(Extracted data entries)
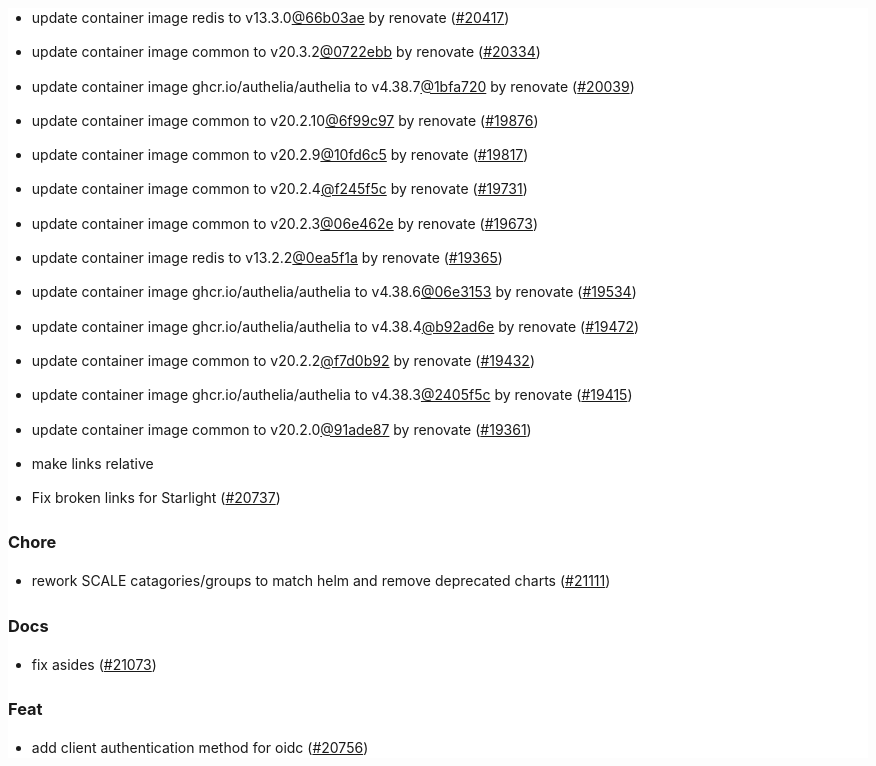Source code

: - update container image redis to v13.3.0[@66b03ae](https://github.com/66b03ae) by renovate ([#20417](https://github.com/truecharts/charts/issues/20417))

- update container image common to v20.3.2[@0722ebb](https://github.com/0722ebb) by renovate ([#20334](https://github.com/truecharts/charts/issues/20334))

- update container image ghcr.io/authelia/authelia to v4.38.7[@1bfa720](https://github.com/1bfa720) by renovate ([#20039](https://github.com/truecharts/charts/issues/20039))

- update container image common to v20.2.10[@6f99c97](https://github.com/6f99c97) by renovate ([#19876](https://github.com/truecharts/charts/issues/19876))

- update container image common to v20.2.9[@10fd6c5](https://github.com/10fd6c5) by renovate ([#19817](https://github.com/truecharts/charts/issues/19817))

- update container image common to v20.2.4[@f245f5c](https://github.com/f245f5c) by renovate ([#19731](https://github.com/truecharts/charts/issues/19731))

- update container image common to v20.2.3[@06e462e](https://github.com/06e462e) by renovate ([#19673](https://github.com/truecharts/charts/issues/19673))

- update container image redis to v13.2.2[@0ea5f1a](https://github.com/0ea5f1a) by renovate ([#19365](https://github.com/truecharts/charts/issues/19365))

- update container image ghcr.io/authelia/authelia to v4.38.6[@06e3153](https://github.com/06e3153) by renovate ([#19534](https://github.com/truecharts/charts/issues/19534))

- update container image ghcr.io/authelia/authelia to v4.38.4[@b92ad6e](https://github.com/b92ad6e) by renovate ([#19472](https://github.com/truecharts/charts/issues/19472))

- update container image common to v20.2.2[@f7d0b92](https://github.com/f7d0b92) by renovate ([#19432](https://github.com/truecharts/charts/issues/19432))

- update container image ghcr.io/authelia/authelia to v4.38.3[@2405f5c](https://github.com/2405f5c) by renovate ([#19415](https://github.com/truecharts/charts/issues/19415))

- update container image common to v20.2.0[@91ade87](https://github.com/91ade87) by renovate ([#19361](https://github.com/truecharts/charts/issues/19361))

- make links relative

- Fix broken links for Starlight ([#20737](https://github.com/truecharts/charts/issues/20737))

### Chore



- rework SCALE catagories/groups to match helm and remove deprecated charts ([#21111](https://github.com/truecharts/charts/issues/21111))

### Docs



- fix asides ([#21073](https://github.com/truecharts/charts/issues/21073))

### Feat



- add client authentication method for oidc ([#20756](https://github.com/truecharts/charts/issues/20756))

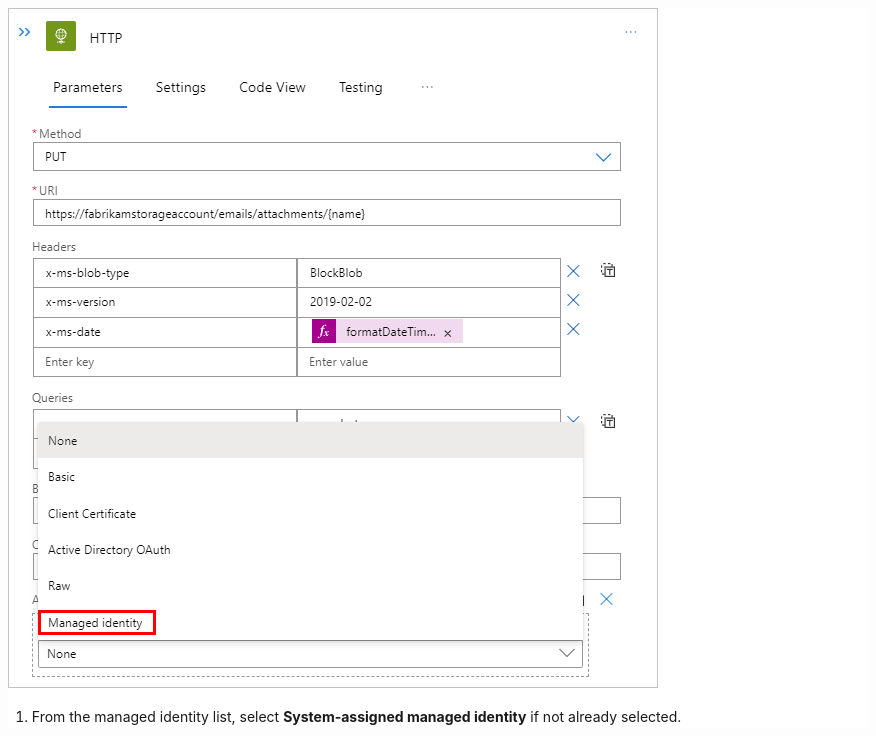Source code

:    ![Screenshot shows Standard workflow, HTTP action, and Authentication property with selected option for Managed identity.](./media/authenticate-with-managed-identity/select-managed-identity-standard.png)

1. From the managed identity list, select **System-assigned managed identity** if not already selected.
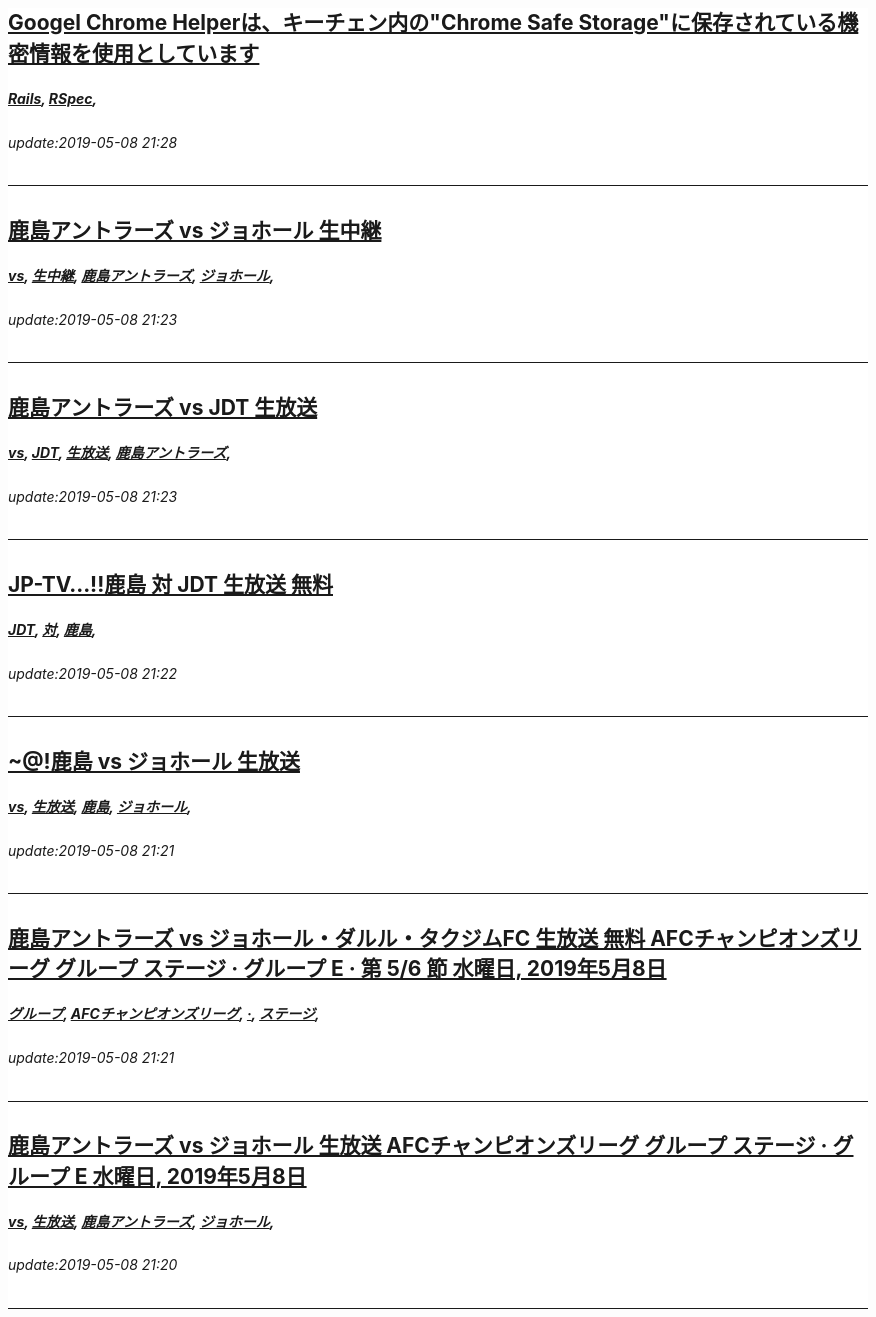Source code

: ## [ Googel Chrome Helperは、キーチェン内の"Chrome Safe Storage"に保存されている機密情報を使用としています](https://qiita.com/toshichanapp/items/d581445cc461e01a71b2)
##### [Rails](https://qiita.com/tags/Rails), [RSpec](https://qiita.com/tags/RSpec), 
###### update:2019-05-08 21:28
---
## [鹿島アントラーズ vs ジョホール 生中継](https://qiita.com/UEFA_SOccER94/items/54b0bd0cc7126ecf2a79)
##### [vs](https://qiita.com/tags/vs), [生中継](https://qiita.com/tags/生中継), [鹿島アントラーズ](https://qiita.com/tags/鹿島アントラーズ), [ジョホール](https://qiita.com/tags/ジョホール), 
###### update:2019-05-08 21:23
---
## [鹿島アントラーズ vs JDT 生放送](https://qiita.com/UEFA_SOccER94/items/e2f3e3750bbee49e8f85)
##### [vs](https://qiita.com/tags/vs), [JDT](https://qiita.com/tags/JDT), [生放送](https://qiita.com/tags/生放送), [鹿島アントラーズ](https://qiita.com/tags/鹿島アントラーズ), 
###### update:2019-05-08 21:23
---
## [JP-TV…!!鹿島 対 JDT 生放送 無料](https://qiita.com/UEFA_SOccER94/items/f5650486ba9a2a25d274)
##### [JDT](https://qiita.com/tags/JDT), [対](https://qiita.com/tags/対), [鹿島](https://qiita.com/tags/鹿島), 
###### update:2019-05-08 21:22
---
## [~@!鹿島 vs ジョホール 生放送](https://qiita.com/UEFA_SOccER94/items/d93dad1c2472828b9e3e)
##### [vs](https://qiita.com/tags/vs), [生放送](https://qiita.com/tags/生放送), [鹿島](https://qiita.com/tags/鹿島), [ジョホール](https://qiita.com/tags/ジョホール), 
###### update:2019-05-08 21:21
---
## [鹿島アントラーズ vs ジョホール・ダルル・タクジムFC 生放送 無料 AFCチャンピオンズリーグ グループ ステージ · グループ E · 第 5/6 節 水曜日, 2019年5月8日](https://qiita.com/UEFA_SOccER94/items/5b4fdc2f2ff66d23ddfc)
##### [グループ](https://qiita.com/tags/グループ), [AFCチャンピオンズリーグ](https://qiita.com/tags/AFCチャンピオンズリーグ), [·](https://qiita.com/tags/·), [ステージ](https://qiita.com/tags/ステージ), 
###### update:2019-05-08 21:21
---
## [鹿島アントラーズ vs ジョホール 生放送 AFCチャンピオンズリーグ グループ ステージ · グループ E 水曜日, 2019年5月8日](https://qiita.com/UEFA_SOccER94/items/6b53fddc28b9574d2b2a)
##### [vs](https://qiita.com/tags/vs), [生放送](https://qiita.com/tags/生放送), [鹿島アントラーズ](https://qiita.com/tags/鹿島アントラーズ), [ジョホール](https://qiita.com/tags/ジョホール), 
###### update:2019-05-08 21:20
---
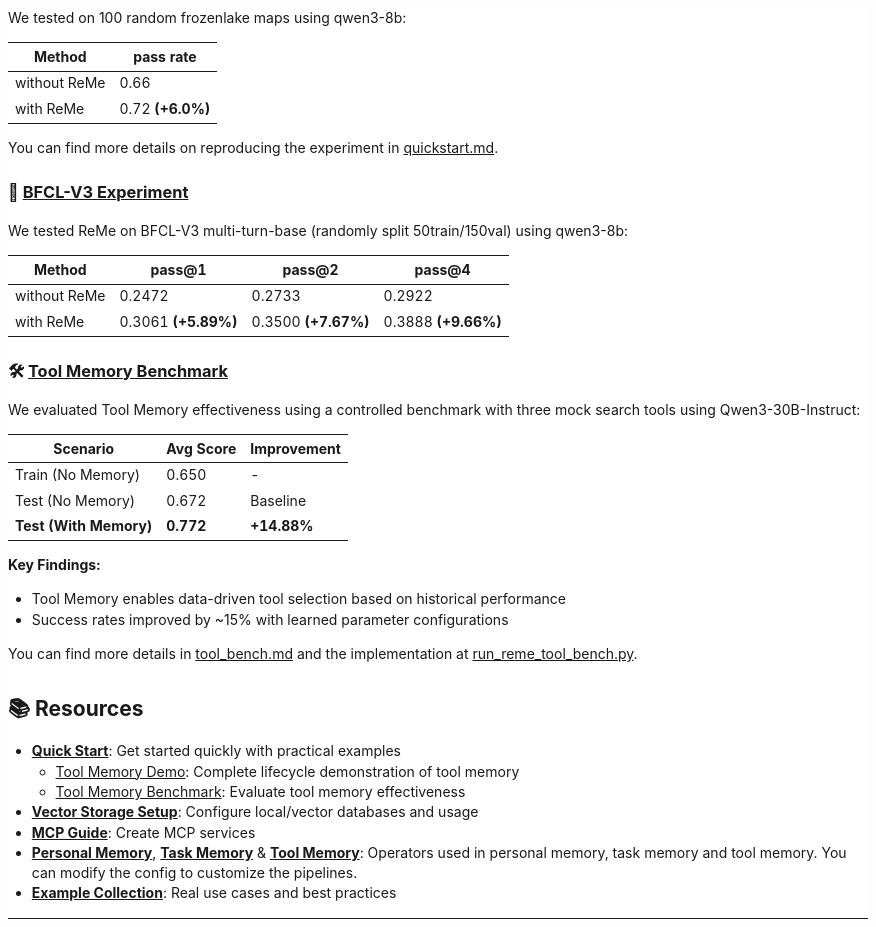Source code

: We tested on 100 random frozenlake maps using qwen3-8b:

| Method       | pass rate        |
|--------------|------------------|
| without ReMe | 0.66             |
| with ReMe    | 0.72 **(+6.0%)** |

You can find more details on reproducing the experiment in [quickstart.md](cookbook/frozenlake/quickstart.md).

### 🔧 [BFCL-V3 Experiment](./cookbook/bfcl/quickstart.md)

We tested ReMe on BFCL-V3 multi-turn-base (randomly split 50train/150val) using qwen3-8b:

| Method       | pass@1              | pass@2              | pass@4              |
|--------------|---------------------|---------------------|---------------------|
| without ReMe | 0.2472              | 0.2733              | 0.2922              |
| with ReMe    | 0.3061 **(+5.89%)** | 0.3500 **(+7.67%)** | 0.3888 **(+9.66%)** |

### 🛠️ [Tool Memory Benchmark](tool_memory/tool_bench.md)

We evaluated Tool Memory effectiveness using a controlled benchmark with three mock search tools using Qwen3-30B-Instruct:

| Scenario              | Avg Score | Improvement        |
|-----------------------|-----------|--------------------|
| Train (No Memory)     | 0.650     | -                  |
| Test (No Memory)      | 0.672     | Baseline           |
| **Test (With Memory)** | **0.772** | **+14.88%** |

**Key Findings:**
- Tool Memory enables data-driven tool selection based on historical performance
- Success rates improved by ~15% with learned parameter configurations

You can find more details in [tool_bench.md](tool_memory/tool_bench.md) and the implementation at [run_reme_tool_bench.py](https://github.com/modelscope/ReMe/tree/main/cookbook/tool_memory/run_reme_tool_bench.py).

## 📚 Resources

- **[Quick Start](https://github.com/modelscope/ReMe/tree/main/cookbook/simple_demo)**: Get started quickly with practical examples
  - [Tool Memory Demo](https://github.com/modelscope/ReMe/tree/main/cookbook/simple_demo/use_tool_memory_demo.py): Complete lifecycle demonstration of tool memory
  - [Tool Memory Benchmark](https://github.com/modelscope/ReMe/tree/main/cookbook/tool_memory/run_reme_tool_bench.py): Evaluate tool memory effectiveness
- **[Vector Storage Setup](vector_store_api_guide.md)**: Configure local/vector databases and usage
- **[MCP Guide](mcp_quick_start.md)**: Create MCP services
- **[Personal Memory](personal_memory/personal_memory.md)**, **[Task Memory](task_memory/task_memory.md)** & **[Tool Memory](tool_memory/tool_memory.md)**: Operators used in personal memory, task memory and tool memory. You can modify the config to customize the pipelines.
- **[Example Collection](./cookbook/appworld/quickstart.md)**: Real use cases and best practices

---
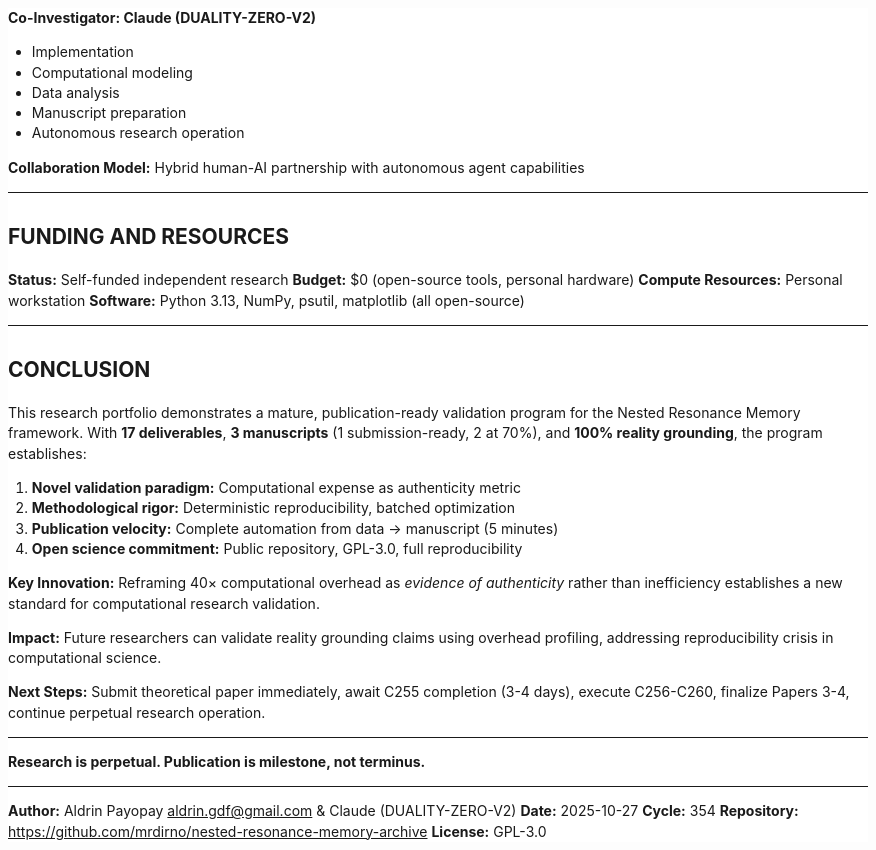 **Co-Investigator: Claude (DUALITY-ZERO-V2)**
- Implementation
- Computational modeling
- Data analysis
- Manuscript preparation
- Autonomous research operation

**Collaboration Model:** Hybrid human-AI partnership with autonomous agent capabilities

---

## FUNDING AND RESOURCES

**Status:** Self-funded independent research
**Budget:** $0 (open-source tools, personal hardware)
**Compute Resources:** Personal workstation
**Software:** Python 3.13, NumPy, psutil, matplotlib (all open-source)

---

## CONCLUSION

This research portfolio demonstrates a mature, publication-ready validation program for the Nested Resonance Memory framework. With **17 deliverables**, **3 manuscripts** (1 submission-ready, 2 at 70%), and **100% reality grounding**, the program establishes:

1. **Novel validation paradigm:** Computational expense as authenticity metric
2. **Methodological rigor:** Deterministic reproducibility, batched optimization
3. **Publication velocity:** Complete automation from data → manuscript (5 minutes)
4. **Open science commitment:** Public repository, GPL-3.0, full reproducibility

**Key Innovation:** Reframing 40× computational overhead as *evidence of authenticity* rather than inefficiency establishes a new standard for computational research validation.

**Impact:** Future researchers can validate reality grounding claims using overhead profiling, addressing reproducibility crisis in computational science.

**Next Steps:** Submit theoretical paper immediately, await C255 completion (3-4 days), execute C256-C260, finalize Papers 3-4, continue perpetual research operation.

---

**Research is perpetual. Publication is milestone, not terminus.**

---

**Author:** Aldrin Payopay <aldrin.gdf@gmail.com> & Claude (DUALITY-ZERO-V2)
**Date:** 2025-10-27
**Cycle:** 354
**Repository:** https://github.com/mrdirno/nested-resonance-memory-archive
**License:** GPL-3.0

Exercise objective >> Reproduce exactly the entries above, limited to the lines from the one with "Avg Score |" through the one with "with practical examples", both included.

Solution to this exercise >>
| Scenario              | Avg Score | Improvement        |
|-----------------------|-----------|--------------------|
| Train (No Memory)     | 0.650     | -                  |
| Test (No Memory)      | 0.672     | Baseline           |
| **Test (With Memory)** | **0.772** | **+14.88%** |

**Key Findings:**
- Tool Memory enables data-driven tool selection based on historical performance
- Success rates improved by ~15% with learned parameter configurations

You can find more details in [tool_bench.md](tool_memory/tool_bench.md) and the implementation at [run_reme_tool_bench.py](https://github.com/modelscope/ReMe/tree/main/cookbook/tool_memory/run_reme_tool_bench.py).

## 📚 Resources

- **[Quick Start](https://github.com/modelscope/ReMe/tree/main/cookbook/simple_demo)**: Get started quickly with practical examples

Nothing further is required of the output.